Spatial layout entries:
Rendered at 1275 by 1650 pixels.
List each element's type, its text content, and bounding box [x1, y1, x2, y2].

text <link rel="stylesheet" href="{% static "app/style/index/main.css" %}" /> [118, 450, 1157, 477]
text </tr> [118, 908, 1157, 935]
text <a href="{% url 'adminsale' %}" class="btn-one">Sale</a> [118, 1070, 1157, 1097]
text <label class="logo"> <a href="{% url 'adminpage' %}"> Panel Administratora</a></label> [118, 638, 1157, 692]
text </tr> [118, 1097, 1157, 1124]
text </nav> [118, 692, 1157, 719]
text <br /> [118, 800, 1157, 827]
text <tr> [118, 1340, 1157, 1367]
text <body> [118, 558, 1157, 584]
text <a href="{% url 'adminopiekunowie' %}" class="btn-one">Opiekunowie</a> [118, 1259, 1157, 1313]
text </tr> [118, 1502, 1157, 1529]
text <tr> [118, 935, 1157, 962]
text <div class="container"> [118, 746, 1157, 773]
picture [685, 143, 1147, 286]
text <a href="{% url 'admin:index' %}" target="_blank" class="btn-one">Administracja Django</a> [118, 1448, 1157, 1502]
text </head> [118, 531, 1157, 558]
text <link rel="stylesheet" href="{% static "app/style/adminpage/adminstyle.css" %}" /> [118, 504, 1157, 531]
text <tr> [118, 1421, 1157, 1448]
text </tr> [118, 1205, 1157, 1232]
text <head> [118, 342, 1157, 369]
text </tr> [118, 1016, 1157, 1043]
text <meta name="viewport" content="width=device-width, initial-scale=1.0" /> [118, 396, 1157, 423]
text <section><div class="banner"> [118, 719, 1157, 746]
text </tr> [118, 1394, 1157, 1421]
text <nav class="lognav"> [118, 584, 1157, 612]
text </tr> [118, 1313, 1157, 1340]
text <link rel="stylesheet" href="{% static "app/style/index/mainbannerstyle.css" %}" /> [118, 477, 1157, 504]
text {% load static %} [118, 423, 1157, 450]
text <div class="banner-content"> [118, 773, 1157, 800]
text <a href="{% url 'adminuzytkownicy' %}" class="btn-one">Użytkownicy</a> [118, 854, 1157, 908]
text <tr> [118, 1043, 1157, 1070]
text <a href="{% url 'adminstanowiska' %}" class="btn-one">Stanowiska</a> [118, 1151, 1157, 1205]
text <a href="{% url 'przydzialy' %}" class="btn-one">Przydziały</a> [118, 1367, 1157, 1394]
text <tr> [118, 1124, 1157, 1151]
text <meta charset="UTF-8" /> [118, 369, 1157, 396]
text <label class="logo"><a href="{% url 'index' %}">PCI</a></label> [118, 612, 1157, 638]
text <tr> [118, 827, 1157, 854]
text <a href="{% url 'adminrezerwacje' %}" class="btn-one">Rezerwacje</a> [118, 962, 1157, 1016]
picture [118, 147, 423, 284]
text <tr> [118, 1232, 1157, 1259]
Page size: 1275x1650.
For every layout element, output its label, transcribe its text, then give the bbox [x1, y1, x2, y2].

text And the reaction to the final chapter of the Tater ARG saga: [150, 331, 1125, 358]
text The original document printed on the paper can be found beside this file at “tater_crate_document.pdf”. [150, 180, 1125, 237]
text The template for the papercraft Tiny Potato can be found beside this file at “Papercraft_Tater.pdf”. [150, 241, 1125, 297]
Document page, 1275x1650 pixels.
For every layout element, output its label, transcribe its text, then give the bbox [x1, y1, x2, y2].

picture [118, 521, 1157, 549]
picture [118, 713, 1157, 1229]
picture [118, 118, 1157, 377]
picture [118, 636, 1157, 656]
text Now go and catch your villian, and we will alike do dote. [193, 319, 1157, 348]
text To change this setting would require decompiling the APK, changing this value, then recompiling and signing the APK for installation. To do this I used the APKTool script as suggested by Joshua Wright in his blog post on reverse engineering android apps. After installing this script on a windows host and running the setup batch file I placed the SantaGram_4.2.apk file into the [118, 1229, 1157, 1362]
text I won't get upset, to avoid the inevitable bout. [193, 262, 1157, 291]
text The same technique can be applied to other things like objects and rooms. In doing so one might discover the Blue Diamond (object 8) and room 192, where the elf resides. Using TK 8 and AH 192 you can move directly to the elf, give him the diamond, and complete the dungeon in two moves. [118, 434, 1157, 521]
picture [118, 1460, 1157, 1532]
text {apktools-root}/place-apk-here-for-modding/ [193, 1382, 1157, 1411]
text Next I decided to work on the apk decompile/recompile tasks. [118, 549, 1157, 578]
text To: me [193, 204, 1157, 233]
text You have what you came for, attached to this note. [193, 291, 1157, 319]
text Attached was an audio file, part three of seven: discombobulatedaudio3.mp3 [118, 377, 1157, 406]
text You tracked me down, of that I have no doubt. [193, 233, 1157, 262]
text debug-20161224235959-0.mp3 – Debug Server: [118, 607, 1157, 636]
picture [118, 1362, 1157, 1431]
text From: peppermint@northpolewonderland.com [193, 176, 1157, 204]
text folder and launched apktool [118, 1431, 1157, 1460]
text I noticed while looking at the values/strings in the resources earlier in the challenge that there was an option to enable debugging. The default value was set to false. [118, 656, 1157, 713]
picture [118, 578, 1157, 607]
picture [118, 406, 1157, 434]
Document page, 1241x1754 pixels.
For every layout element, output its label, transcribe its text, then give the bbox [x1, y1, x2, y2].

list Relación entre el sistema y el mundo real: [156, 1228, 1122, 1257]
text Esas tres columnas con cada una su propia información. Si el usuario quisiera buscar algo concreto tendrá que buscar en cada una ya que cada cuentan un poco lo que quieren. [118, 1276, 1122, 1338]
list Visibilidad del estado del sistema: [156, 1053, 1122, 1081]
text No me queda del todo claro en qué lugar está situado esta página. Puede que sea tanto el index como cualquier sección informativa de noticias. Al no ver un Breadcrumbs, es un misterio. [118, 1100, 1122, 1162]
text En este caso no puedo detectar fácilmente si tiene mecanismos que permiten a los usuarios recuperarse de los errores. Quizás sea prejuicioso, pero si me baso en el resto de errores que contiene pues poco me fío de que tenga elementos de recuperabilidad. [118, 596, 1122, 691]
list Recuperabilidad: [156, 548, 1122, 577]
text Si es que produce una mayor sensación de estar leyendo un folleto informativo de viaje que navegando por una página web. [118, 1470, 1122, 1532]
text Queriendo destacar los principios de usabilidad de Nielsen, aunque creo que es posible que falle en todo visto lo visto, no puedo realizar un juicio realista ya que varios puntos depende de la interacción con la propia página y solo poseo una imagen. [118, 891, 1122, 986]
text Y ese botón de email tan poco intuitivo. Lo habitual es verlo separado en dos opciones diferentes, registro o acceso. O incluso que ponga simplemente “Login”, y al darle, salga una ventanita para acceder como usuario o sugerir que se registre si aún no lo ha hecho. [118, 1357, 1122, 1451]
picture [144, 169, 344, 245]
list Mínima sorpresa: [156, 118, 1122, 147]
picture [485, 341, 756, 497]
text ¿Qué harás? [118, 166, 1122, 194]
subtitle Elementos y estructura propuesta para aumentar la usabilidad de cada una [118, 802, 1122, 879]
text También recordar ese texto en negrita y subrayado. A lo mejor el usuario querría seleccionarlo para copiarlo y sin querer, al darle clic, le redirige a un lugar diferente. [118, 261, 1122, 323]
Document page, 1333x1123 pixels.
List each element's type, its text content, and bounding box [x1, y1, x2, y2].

What this task involves: Extract every line of the data above word for word, with no changes or omissions.

Correct output:
Rendered at 1275 by 1650 pixels.
List each element's type, its text content, and bounding box [x1, y1, x2, y2].

text <link rel="stylesheet" href="{% static "app/style/index/main.css" %}" /> [118, 450, 1157, 477]
text </tr> [118, 908, 1157, 935]
text <a href="{% url 'adminsale' %}" class="btn-one">Sale</a> [118, 1070, 1157, 1097]
text <label class="logo"> <a href="{% url 'adminpage' %}"> Panel Administratora</a></label> [118, 638, 1157, 692]
text </tr> [118, 1097, 1157, 1124]
text </nav> [118, 692, 1157, 719]
text <br /> [118, 800, 1157, 827]
text <tr> [118, 1340, 1157, 1367]
text <body> [118, 558, 1157, 584]
text <a href="{% url 'adminopiekunowie' %}" class="btn-one">Opiekunowie</a> [118, 1259, 1157, 1313]
text </tr> [118, 1502, 1157, 1529]
text <tr> [118, 935, 1157, 962]
text <div class="container"> [118, 746, 1157, 773]
picture [685, 143, 1147, 286]
text <a href="{% url 'admin:index' %}" target="_blank" class="btn-one">Administracja Django</a> [118, 1448, 1157, 1502]
text </head> [118, 531, 1157, 558]
text <link rel="stylesheet" href="{% static "app/style/adminpage/adminstyle.css" %}" /> [118, 504, 1157, 531]
text <tr> [118, 1421, 1157, 1448]
text </tr> [118, 1205, 1157, 1232]
text <head> [118, 342, 1157, 369]
text </tr> [118, 1016, 1157, 1043]
text <meta name="viewport" content="width=device-width, initial-scale=1.0" /> [118, 396, 1157, 423]
text <section><div class="banner"> [118, 719, 1157, 746]
text </tr> [118, 1394, 1157, 1421]
text <nav class="lognav"> [118, 584, 1157, 612]
text </tr> [118, 1313, 1157, 1340]
text <link rel="stylesheet" href="{% static "app/style/index/mainbannerstyle.css" %}" /> [118, 477, 1157, 504]
text {% load static %} [118, 423, 1157, 450]
text <div class="banner-content"> [118, 773, 1157, 800]
text <a href="{% url 'adminuzytkownicy' %}" class="btn-one">Użytkownicy</a> [118, 854, 1157, 908]
text <tr> [118, 1043, 1157, 1070]
text <a href="{% url 'adminstanowiska' %}" class="btn-one">Stanowiska</a> [118, 1151, 1157, 1205]
text <a href="{% url 'przydzialy' %}" class="btn-one">Przydziały</a> [118, 1367, 1157, 1394]
text <tr> [118, 1124, 1157, 1151]
text <meta charset="UTF-8" /> [118, 369, 1157, 396]
text <label class="logo"><a href="{% url 'index' %}">PCI</a></label> [118, 612, 1157, 638]
text <tr> [118, 827, 1157, 854]
text <a href="{% url 'adminrezerwacje' %}" class="btn-one">Rezerwacje</a> [118, 962, 1157, 1016]
picture [118, 147, 423, 284]
text <tr> [118, 1232, 1157, 1259]
Page size: 1275x1650.
For every layout element, output its label, transcribe its text, then give the bbox [x1, y1, x2, y2].

text And the reaction to the final chapter of the Tater ARG saga: [150, 331, 1125, 358]
text The original document printed on the paper can be found beside this file at “tater_crate_document.pdf”. [150, 180, 1125, 237]
text The template for the papercraft Tiny Potato can be found beside this file at “Papercraft_Tater.pdf”. [150, 241, 1125, 297]
Document page, 1275x1650 pixels.
For every layout element, output its label, transcribe its text, then give the bbox [x1, y1, x2, y2].

picture [118, 521, 1157, 549]
picture [118, 713, 1157, 1229]
picture [118, 118, 1157, 377]
picture [118, 636, 1157, 656]
text Now go and catch your villian, and we will alike do dote. [193, 319, 1157, 348]
text To change this setting would require decompiling the APK, changing this value, then recompiling and signing the APK for installation. To do this I used the APKTool script as suggested by Joshua Wright in his blog post on reverse engineering android apps. After installing this script on a windows host and running the setup batch file I placed the SantaGram_4.2.apk file into the [118, 1229, 1157, 1362]
text I won't get upset, to avoid the inevitable bout. [193, 262, 1157, 291]
text The same technique can be applied to other things like objects and rooms. In doing so one might discover the Blue Diamond (object 8) and room 192, where the elf resides. Using TK 8 and AH 192 you can move directly to the elf, give him the diamond, and complete the dungeon in two moves. [118, 434, 1157, 521]
picture [118, 1460, 1157, 1532]
text {apktools-root}/place-apk-here-for-modding/ [193, 1382, 1157, 1411]
text Next I decided to work on the apk decompile/recompile tasks. [118, 549, 1157, 578]
text To: me [193, 204, 1157, 233]
text You have what you came for, attached to this note. [193, 291, 1157, 319]
text Attached was an audio file, part three of seven: discombobulatedaudio3.mp3 [118, 377, 1157, 406]
text You tracked me down, of that I have no doubt. [193, 233, 1157, 262]
text debug-20161224235959-0.mp3 – Debug Server: [118, 607, 1157, 636]
picture [118, 1362, 1157, 1431]
text From: peppermint@northpolewonderland.com [193, 176, 1157, 204]
text folder and launched apktool [118, 1431, 1157, 1460]
text I noticed while looking at the values/strings in the resources earlier in the challenge that there was an option to enable debugging. The default value was set to false. [118, 656, 1157, 713]
picture [118, 578, 1157, 607]
picture [118, 406, 1157, 434]
Document page, 1241x1754 pixels.
For every layout element, output its label, transcribe its text, then give the bbox [x1, y1, x2, y2].

list Relación entre el sistema y el mundo real: [156, 1228, 1122, 1257]
text Esas tres columnas con cada una su propia información. Si el usuario quisiera buscar algo concreto tendrá que buscar en cada una ya que cada cuentan un poco lo que quieren. [118, 1276, 1122, 1338]
list Visibilidad del estado del sistema: [156, 1053, 1122, 1081]
text No me queda del todo claro en qué lugar está situado esta página. Puede que sea tanto el index como cualquier sección informativa de noticias. Al no ver un Breadcrumbs, es un misterio. [118, 1100, 1122, 1162]
text En este caso no puedo detectar fácilmente si tiene mecanismos que permiten a los usuarios recuperarse de los errores. Quizás sea prejuicioso, pero si me baso en el resto de errores que contiene pues poco me fío de que tenga elementos de recuperabilidad. [118, 596, 1122, 691]
list Recuperabilidad: [156, 548, 1122, 577]
text Si es que produce una mayor sensación de estar leyendo un folleto informativo de viaje que navegando por una página web. [118, 1470, 1122, 1532]
text Queriendo destacar los principios de usabilidad de Nielsen, aunque creo que es posible que falle en todo visto lo visto, no puedo realizar un juicio realista ya que varios puntos depende de la interacción con la propia página y solo poseo una imagen. [118, 891, 1122, 986]
text Y ese botón de email tan poco intuitivo. Lo habitual es verlo separado en dos opciones diferentes, registro o acceso. O incluso que ponga simplemente “Login”, y al darle, salga una ventanita para acceder como usuario o sugerir que se registre si aún no lo ha hecho. [118, 1357, 1122, 1451]
picture [144, 169, 344, 245]
list Mínima sorpresa: [156, 118, 1122, 147]
picture [485, 341, 756, 497]
text ¿Qué harás? [118, 166, 1122, 194]
subtitle Elementos y estructura propuesta para aumentar la usabilidad de cada una [118, 802, 1122, 879]
text También recordar ese texto en negrita y subrayado. A lo mejor el usuario querría seleccionarlo para copiarlo y sin querer, al darle clic, le redirige a un lugar diferente. [118, 261, 1122, 323]
Document page, 1333x1123 pixels.
List each element's type, its text content, and bounding box [x1, y1, x2, y2].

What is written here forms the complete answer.